The investigation took another turn hours later when Victoria Police called Senior Constable Thomson to tell him they had found Mr Ridley's body, lying in the front seat of his Pajero, parked at Pikes Dam in Victoria on October 29.
All indicators point to suicide.
Hidden under his seat were his and Mrs Ridley's disabled mobile phones.
The hunt for Mrs Ridley's remains has included searching the Murray River to Neils Bend Reserve, Pikes Dam and the family home.
There were no traces of blood or a struggle in the caravan or dirt to give police a rough idea of where to concentrate the search.

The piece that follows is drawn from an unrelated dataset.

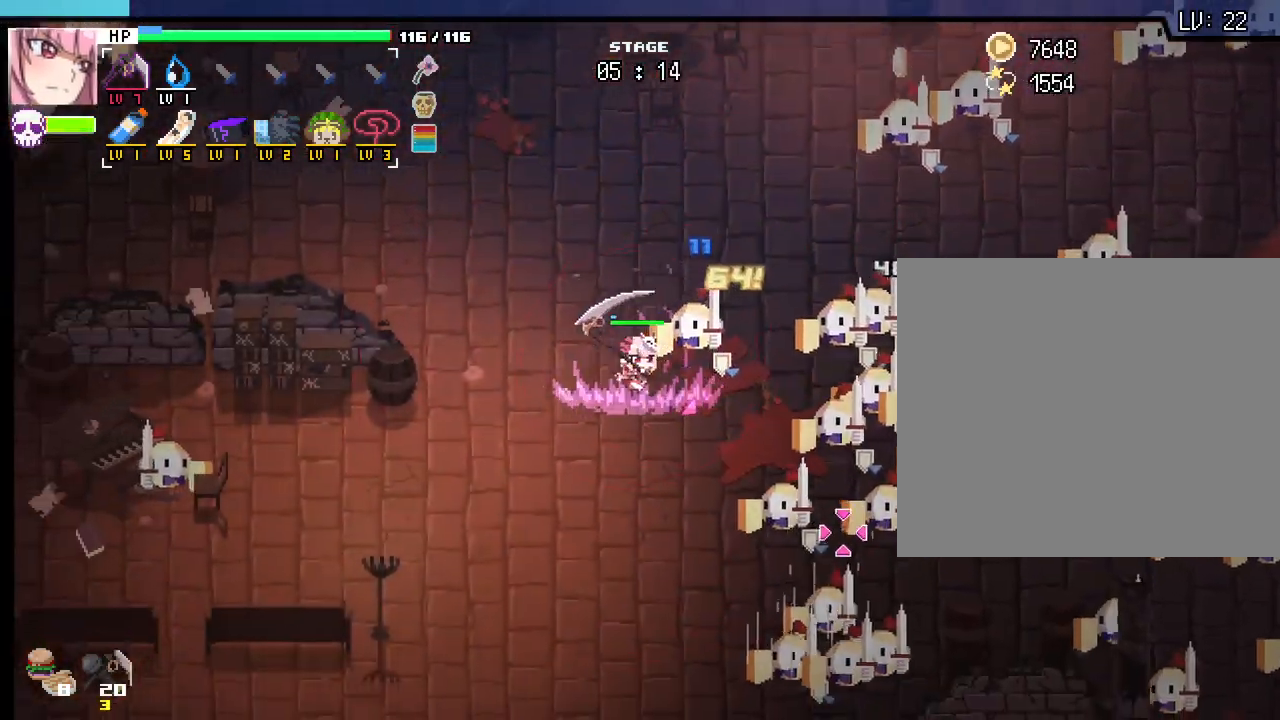
{"keys": ["s"], "mouse": [], "events": [[67, "a", "up"]]}
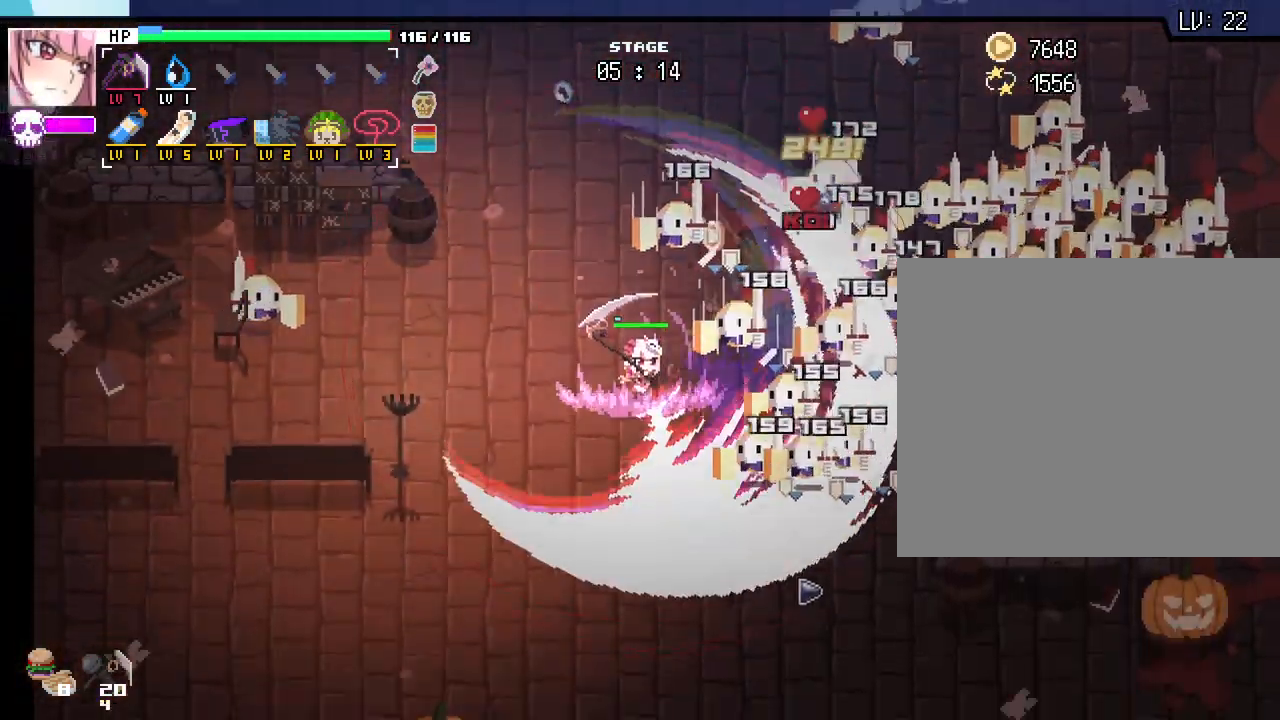
{"keys": ["s"], "mouse": [], "events": [[133, "a", "down"], [317, "a", "up"]]}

Detectives want to hear from anybody who might have spotted the dark blue Pajero with roof racks in the Riverina area on October 27 or October 28.
"We've got two objectives - to report to the coroner and find Ruth for her family," Det Senior Constable Parker said.
Mrs Bremner recently travelled to Neils Bend and drove up and down dirt roads, hoping and dreading she'd find out what happened to her friend.
In her mind, Mr Ridley's calculated attempt to cover his tracks was a final act of control.
"He would have got great pleasure from knowing she was out there in the bush somewhere and no one could find her," she said.
"And that the family and people who loved her could not give her the funeral she deserved."